ENTRIES SUPPLIED

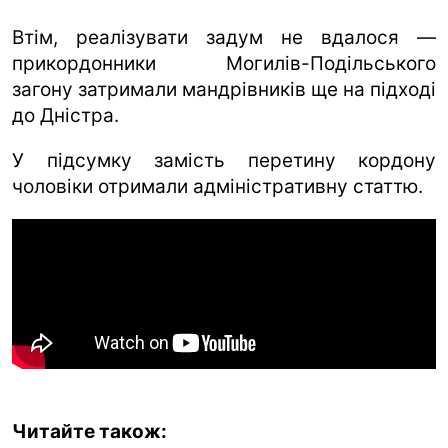
Втім, реалізувати задум не вдалося —
прикордонники Могилів-Подільського
загону затримали мандрівників ще на підході
до Дністра.
У підсумку замість перетину кордону
чоловіки отримали адміністративну статтю.
Читайте також:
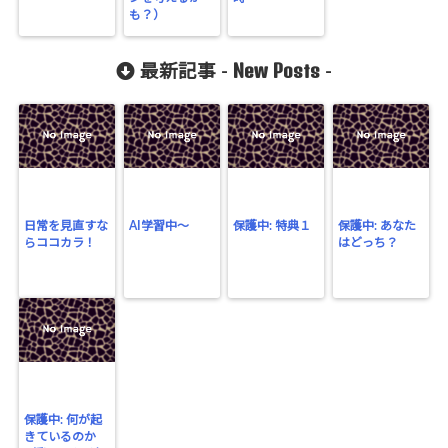
も？）
New Posts
最新記事 -
-
日常を見直すな
AI学習中〜
保護中: 特典１
保護中: あなた
らココカラ！
はどっち？
保護中: 何が起
きているのか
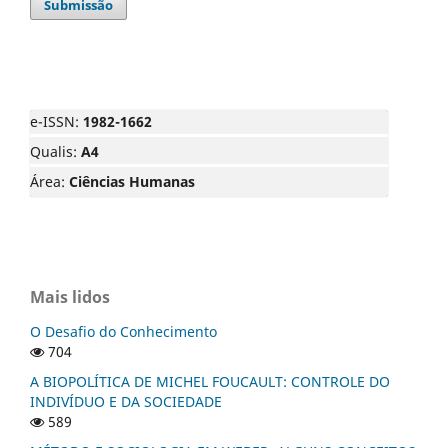
Submissão
e-ISSN:
1982-1662
Qualis:
A4
Área:
Ciências Humanas
Mais lidos
O Desafio do Conhecimento
704
A BIOPOLÍTICA DE MICHEL FOUCAULT: CONTROLE DO
INDIVÍDUO E DA SOCIEDADE
589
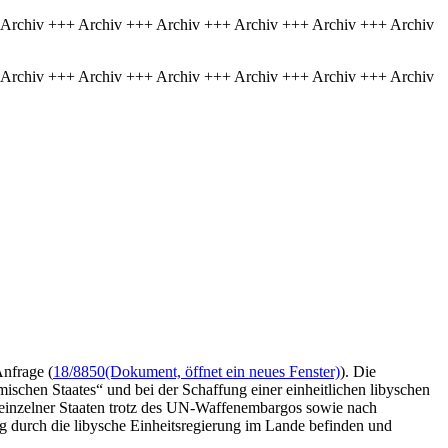
 Archiv +++ Archiv +++ Archiv +++ Archiv +++ Archiv +++ Archiv
 Archiv +++ Archiv +++ Archiv +++ Archiv +++ Archiv +++ Archiv
Anfrage (
18/8850
(Dokument, öffnet ein neues Fenster)
). Die
schen Staates“ und bei der Schaffung einer einheitlichen libyschen
nzelner Staaten trotz des UN-Waffenembargos sowie nach
ng durch die libysche Einheitsregierung im Lande befinden und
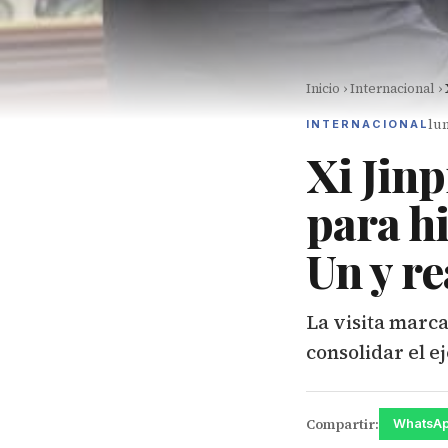
Inicio
›
Internacional
›
lun
INTERNACIONAL
Xi Jinp
para h
Un y re
La visita marca
consolidar el e
Compartir:
WhatsA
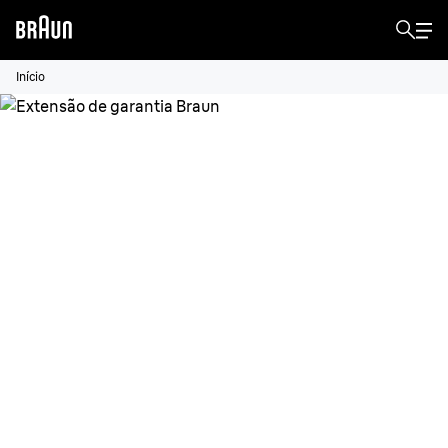
Início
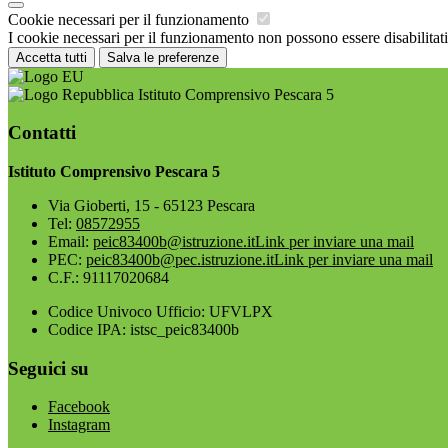
Cookie necessari per il funzionamento
I cookie necessari per il funzionamento non possono essere disabilitati.
Accetta tutti
Salva le preferenze
Istituto Comprensivo Pescara 5
Contatti
Istituto Comprensivo Pescara 5
Via Gioberti, 15 - 65123 Pescara
Tel:
08572955
Email:
peic83400b@istruzione.it
Link per inviare una mail
PEC:
peic83400b@pec.istruzione.it
Link per inviare una mail
C.F.: 91117020684
Codice Univoco Ufficio: UFVLPX
Codice IPA: istsc_peic83400b
Seguici su
Facebook
Instagram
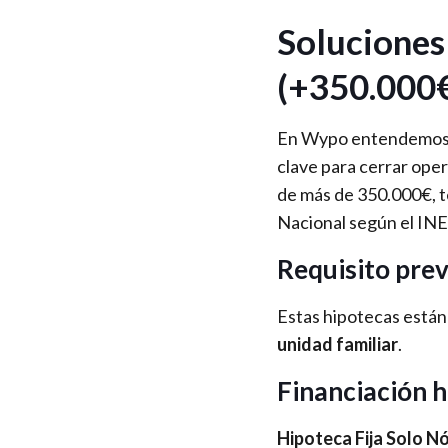
Soluciones
(+350.000
En Wypo entendemos qu
clave para cerrar oper
de más de 350.000€, t
Nacional según el IN
Requisito prev
Estas hipotecas están
unidad familiar
.
Financiación h
Hipoteca Fija Solo N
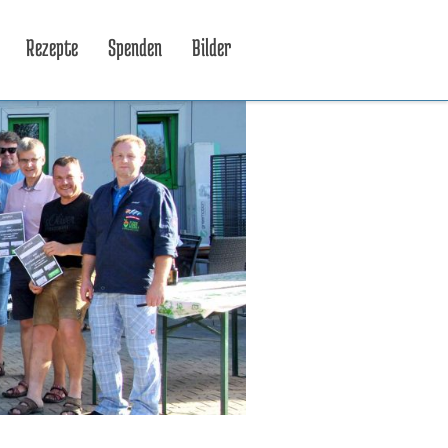
Rezepte
Spenden
Bilder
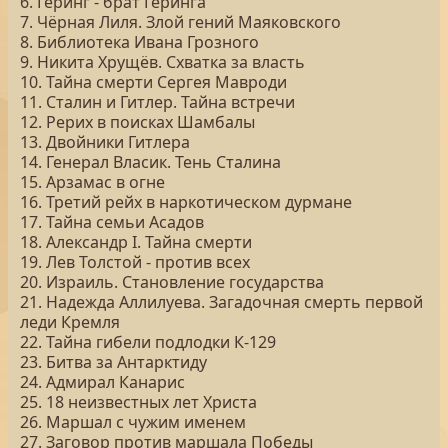
6. Геринг - брат Геринга
7. Чёрная Лиля. Злой гений Маяковского
8. Библиотека Ивана Грозного
9. Никита Хрущёв. Схватка за власть
10. Тайна смерти Сергея Мавроди
11. Сталин и Гитлер. Тайна встречи
12. Рерих в поисках Шамбалы
13. Двойники Гитлера
14. Генерал Власик. Тень Сталина
15. Арзамас в огне
16. Третий рейх в наркотическом дурмане
17. Тайна семьи Асадов
18. Александр I. Тайна смерти
19. Лев Толстой - против всех
20. Израиль. Становление государства
21. Надежда Аллилуева. Загадочная смерть первой
леди Кремля
22. Тайна гибели подлодки К-129
23. Битва за Антарктиду
24. Адмирал Канарис
25. 18 неизвестных лет Христа
26. Маршал с чужим именем
27. Заговор против маршала Победы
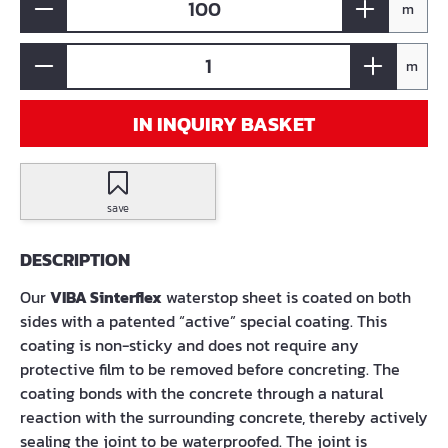
m
m
IN INQUIRY BASKET
save
DESCRIPTION
Our
VIBA Sinterflex
waterstop sheet is coated on both
sides with a patented “active” special coating. This
coating is non-sticky and does not require any
protective film to be removed before concreting. The
coating bonds with the concrete through a natural
reaction with the surrounding concrete, thereby actively
sealing the joint to be waterproofed. The joint is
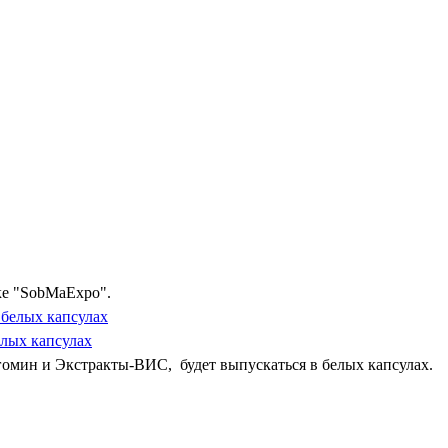
ке "SobMaExpo".
лых капсулах
гомин и Экстракты-ВИС, будет выпускаться в белых капсулах.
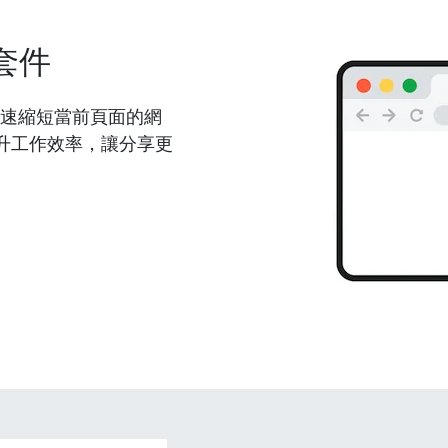
套件
能夠快速縮短當前頁面的網
升工作效率，讓分享更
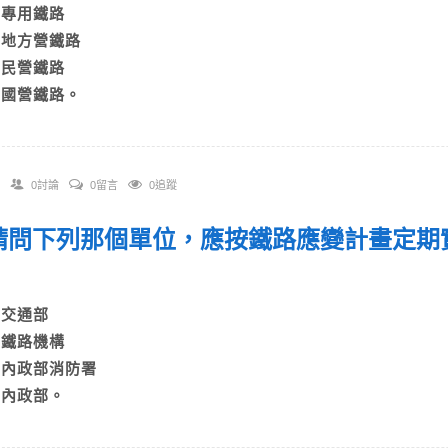
A)專用鐵路
B)地方營鐵路
C)民營鐵路
D)國營鐵路。
0討論
0留言
0追蹤
. 請問下列那個單位，應按鐵路應變計畫定
？
A)交通部
B)鐵路機構
C)內政部消防署
D)內政部。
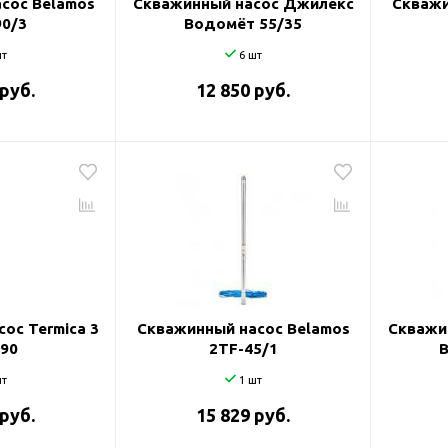
сос Belamos
Скважинный насос Джилекс
Скважи
90/3
Водомёт 55/35
т
6 шт
 руб.
12 850 руб.
ос Termica 3
Скважинный насос Belamos
Скважи
/90
2TF-45/1
т
1 шт
 руб.
15 829 руб.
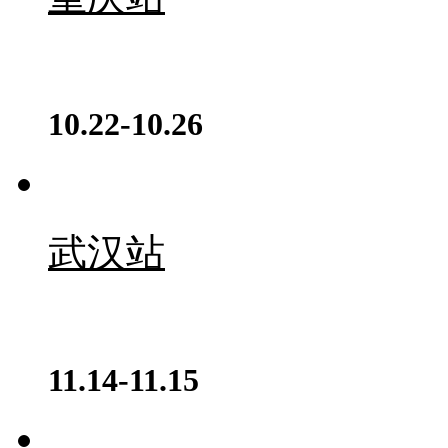
10.22-10.26
武汉站
11.14-11.15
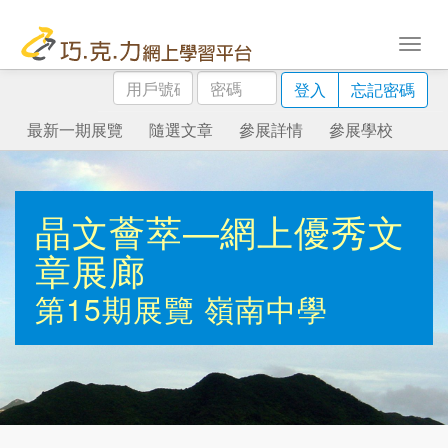
用
密
登入
忘記密碼
戶
碼
號
最新一期展覽
隨選文章
參展詳情
參展學校
碼
晶文薈萃—網上優秀文
章展廊
第15期展覽
嶺南中學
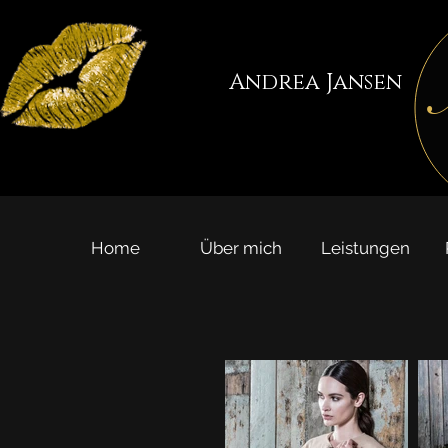
Andrea Jansen
Home
Über mich
Leistungen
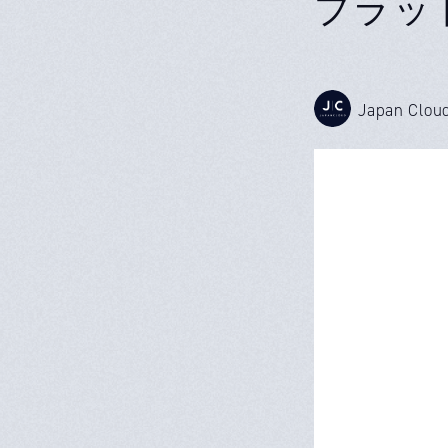
プラット
Japan Clou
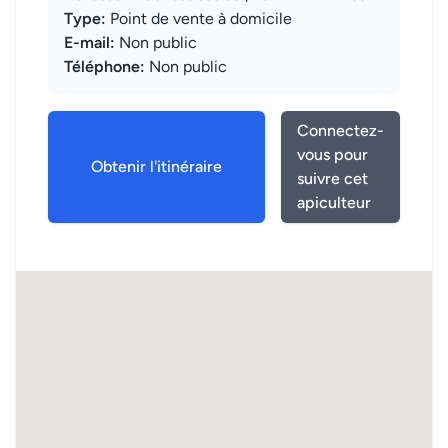
Type:
Point de vente à domicile
E-mail:
Non public
Téléphone:
Non public
Connectez-
vous pour
Obtenir l'itinéraire
suivre cet
apiculteur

BRIEF
Return exactly the lines from the line with "IN INQUIRY BASKET" through the last line of the data above, both included; pictures do not go in the answer.

ANSWER SPACE
IN INQUIRY BASKET
save
DESCRIPTION
Our
VIBA Sinterflex
waterstop sheet is coated on both
sides with a patented “active” special coating. This
coating is non-sticky and does not require any
protective film to be removed before concreting. The
coating bonds with the concrete through a natural
reaction with the surrounding concrete, thereby actively
sealing the joint to be waterproofed. The joint is
ке "SobMaExpo".
лых капсулах
гомин и Экстракты-ВИС, будет выпускаться в белых капсулах.
套件
能夠快速縮短當前頁面的網
升工作效率，讓分享更
A)專用鐵路
B)地方營鐵路
C)民營鐵路
D)國營鐵路。
0討論
0留言
0追蹤
. 請問下列那個單位，應按鐵路應變計畫定
？
A)交通部
B)鐵路機構
C)內政部消防署
D)內政部。
сос Belamos
Скважинный насос Джилекс
Скважи
90/3
Водомёт 55/35
т
6 шт
 руб.
12 850 руб.
ос Termica 3
Скважинный насос Belamos
Скважи
/90
2TF-45/1
т
1 шт
 руб.
15 829 руб.
10.22-10.26
武汉站
11.14-11.15
用
密
登入
忘記密碼
戶
碼
號
最新一期展覽
隨選文章
參展詳情
參展學校
碼
晶文薈萃—網上優秀文
章展廊
第15期展覽
嶺南中學
Andrea Jansen
Home
Über mich
Leistungen
プラット
Japan Clou
Type:
Point de vente à domicile
E-mail:
Non public
Téléphone:
Non public
Connectez-
vous pour
Obtenir l'itinéraire
suivre cet
apiculteur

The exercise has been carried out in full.